Ryan Glasser, an associate professor of physics at Tulane, and his team in the Department of Physics, collaborated on the study with researchers from Louisiana State University. The study was featured on the cover of the March 2021 issue of Advanced Quantum Technologies.
“Recent developments in optical technologies have resulted in extremely high information transfer rates using the spatial properties of light — i.e. images (and more complex structured beams),” Glasser said. “However, a difficulty in such communications using light through free-space is that turbulence can severely distort the beams, resulting in errors in the communication.”
“The team’s result is an exciting step forward in developing this understanding, and it has the potential to ultimately enhance the Army’s sensing and communication capabilities on the battlefield.”

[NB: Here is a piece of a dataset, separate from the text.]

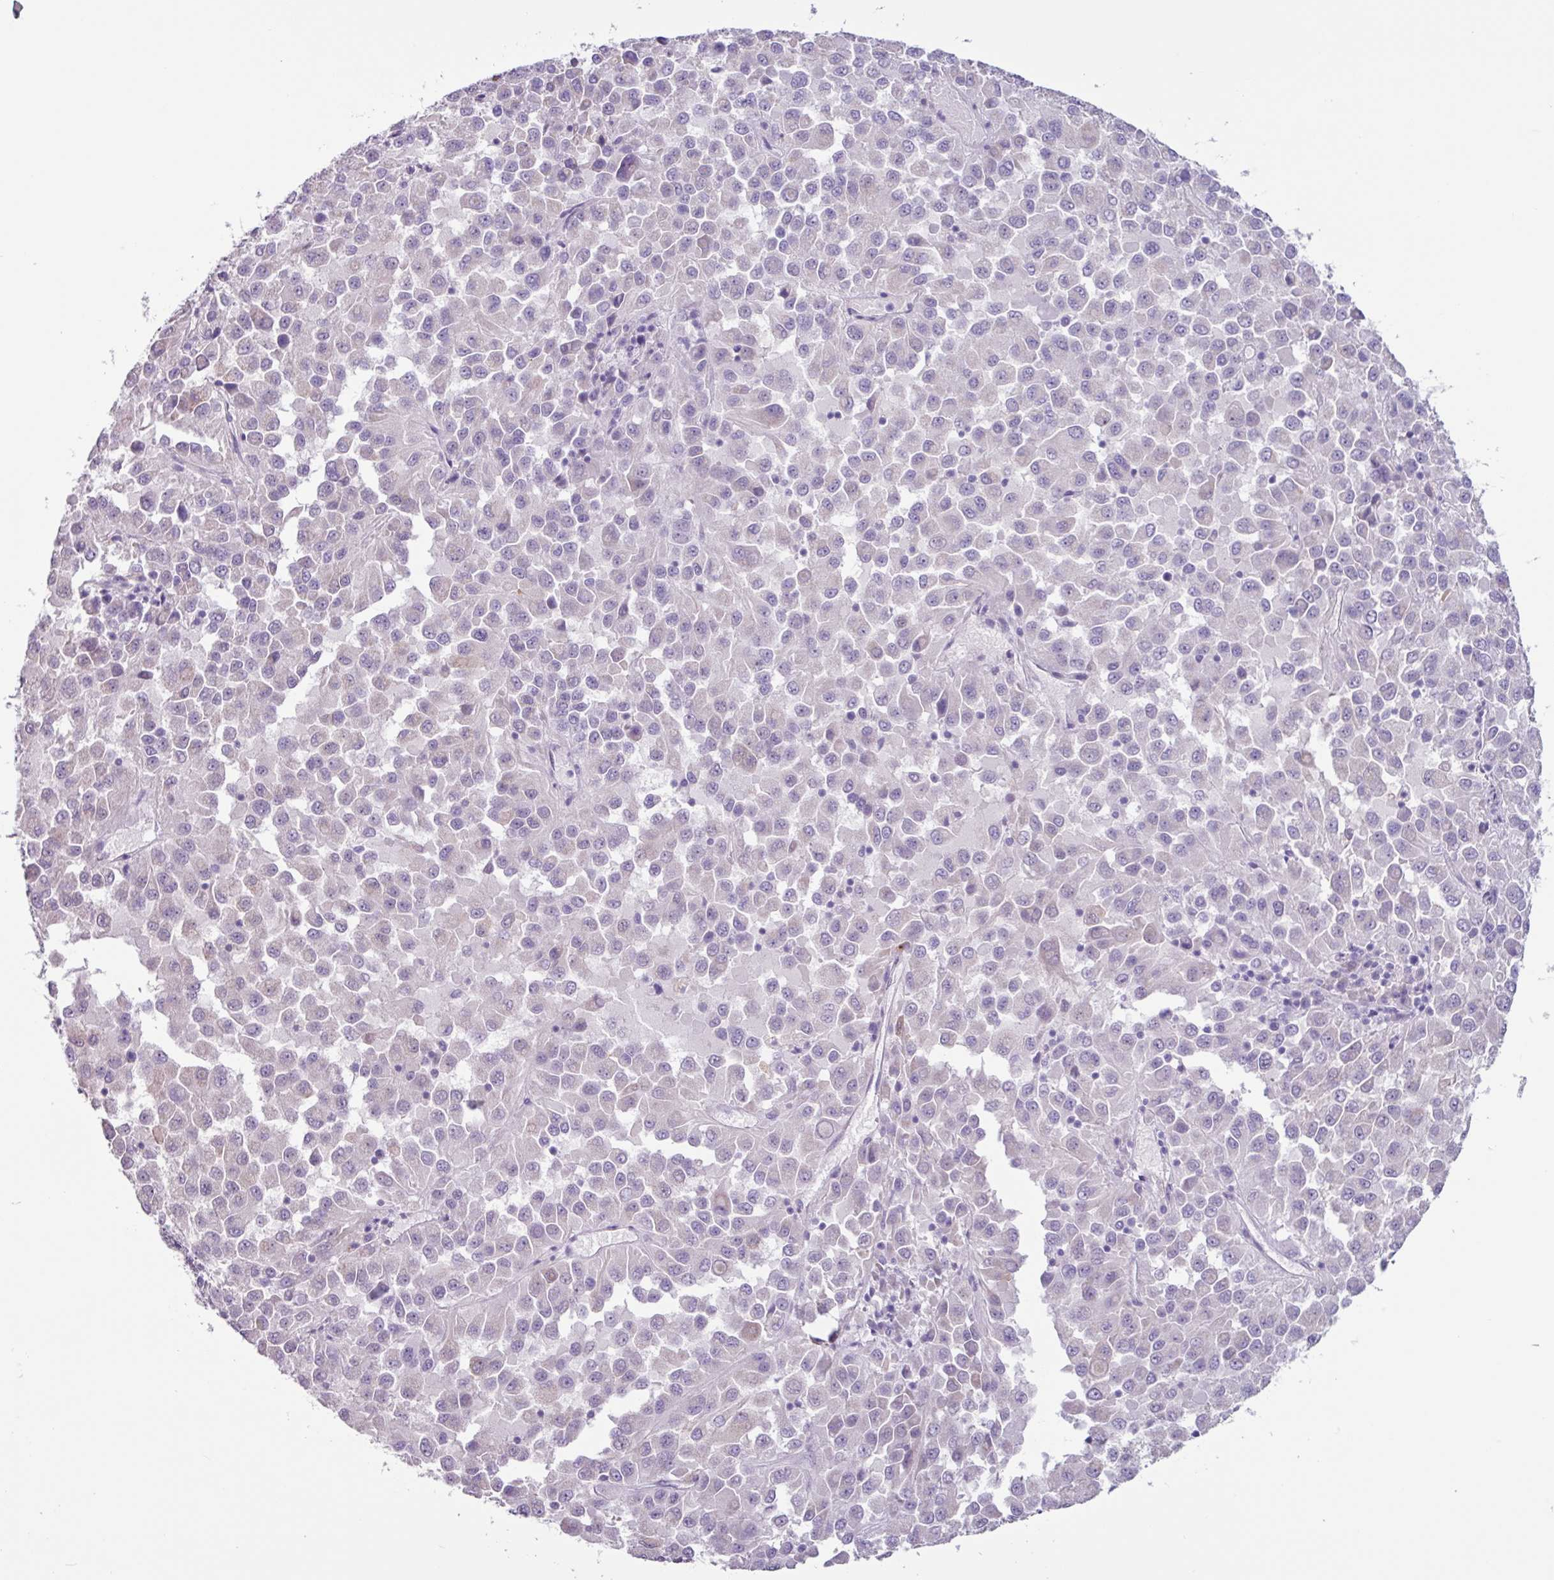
{"staining": {"intensity": "negative", "quantity": "none", "location": "none"}, "tissue": "melanoma", "cell_type": "Tumor cells", "image_type": "cancer", "snomed": [{"axis": "morphology", "description": "Malignant melanoma, Metastatic site"}, {"axis": "topography", "description": "Lung"}], "caption": "A high-resolution micrograph shows immunohistochemistry staining of malignant melanoma (metastatic site), which displays no significant staining in tumor cells. The staining is performed using DAB brown chromogen with nuclei counter-stained in using hematoxylin.", "gene": "OTX1", "patient": {"sex": "male", "age": 64}}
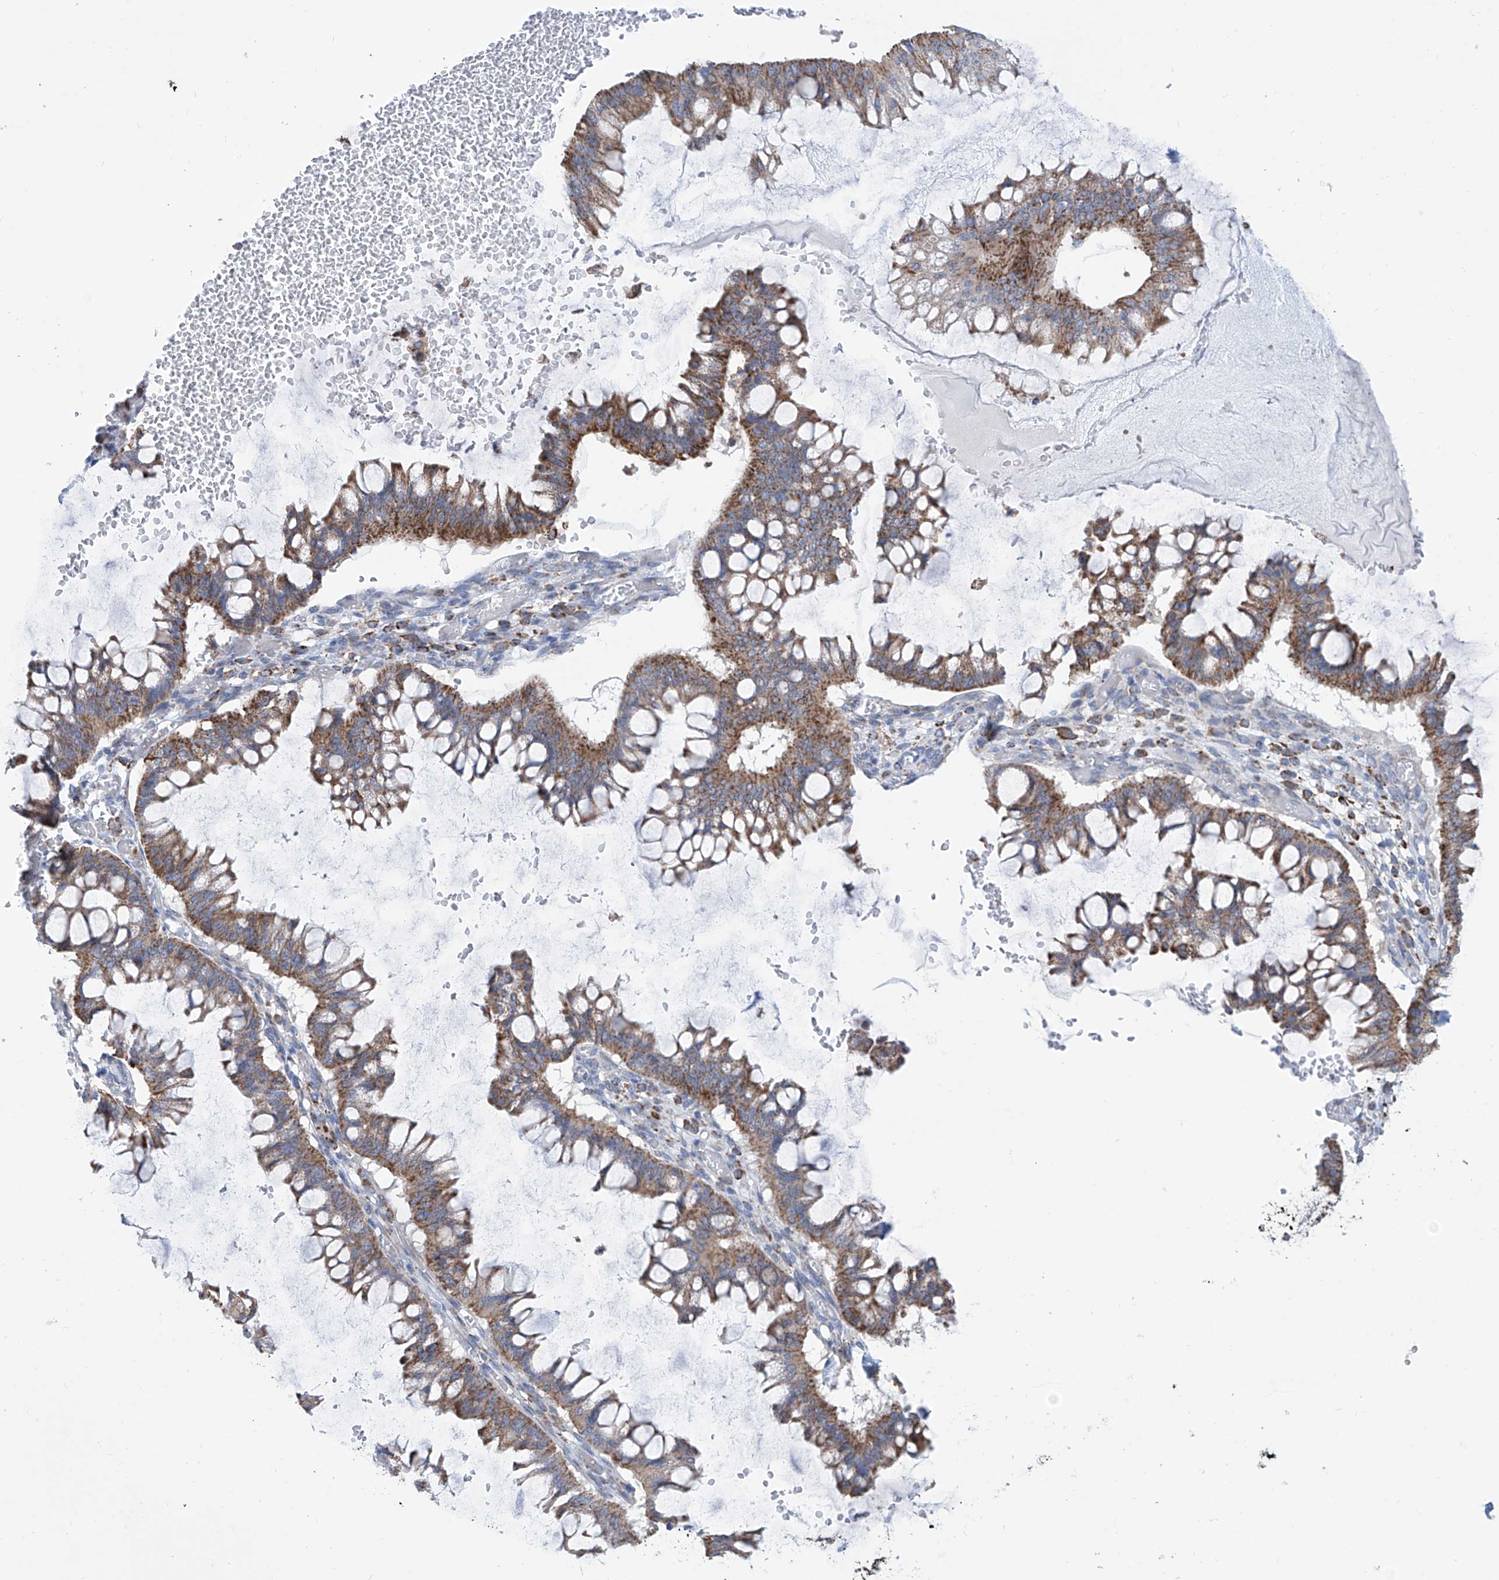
{"staining": {"intensity": "moderate", "quantity": ">75%", "location": "cytoplasmic/membranous"}, "tissue": "ovarian cancer", "cell_type": "Tumor cells", "image_type": "cancer", "snomed": [{"axis": "morphology", "description": "Cystadenocarcinoma, mucinous, NOS"}, {"axis": "topography", "description": "Ovary"}], "caption": "Protein expression analysis of human ovarian mucinous cystadenocarcinoma reveals moderate cytoplasmic/membranous positivity in about >75% of tumor cells.", "gene": "ALDH6A1", "patient": {"sex": "female", "age": 73}}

Sara Gamble, program manager at the U.S. Army Research Office
To correct the errors, researchers developed an artificial intelligence scheme to help overcome the negative effects of turbulence on light that propagates through the atmosphere. The system corrects for spatial distortions of laser light.
“We showed the system’s efficacy first in the classical regime by using simulations,” Glasser said.
The work was funded through the U.S. Office of Naval Research to develop artificial intelligence techniques to help create robust communications networks, under program officer Santanu Das. Tulane then collaborated with the LSU team, which implemented an experiment to show that the AI (artificial intelligence) approach can be adapted to work using quanta of light, or single photons.
“The experiment our LSU collaborators performed shows that we can overcome the destructive effects of turbulence on single photons, which will aid in the real-world implementation of free-space quantum communication links,” Glasser said. “Such technologies are crucial to future quantum technologies, including quantum networks and quantum imaging. We’re excited to be doing research that combines the flourishing fields of quantum technologies and artificial intelligence.”
Sara Gamble, program manager at the U.S. Army Research Office, said the research is still in the early stages of understanding the potential for machine learning techniques to play a role in quantum information science. But, she said, “the team’s result is an exciting step forward in developing this understanding, and it has the potential to ultimately enhance the Army’s sensing and communication capabilities on the battlefield.”
Other researchers from Tulane include Sanjaya Lohani, a postdoctoral researcher and Erin M. Knutson, now a postdoctoral fellow at Santa Clara University. The LSU team includes PhD candidate Narayan Bhusal, postdoctoral researcher Chenglong You, graduate student Mingyuan Hong, undergraduate student Joshua Fabre and Omar S. Magana-Loaiza, an assistant professor of physics. Pengcheng Zhao of Qingdao University of Science and Technology also participated in the study.
The Louisiana researchers are part of the Louisiana Quantum Initiative, a statewide endeavor to advance the research and technology of quantum systems in the context of the second quantum revolution and develop the strategy and technological infrastructure of quantum-driven networks and devices. The initiative is an ecosystem of research that relies on emergent and dynamic associations and efforts among institutions as well as individual members.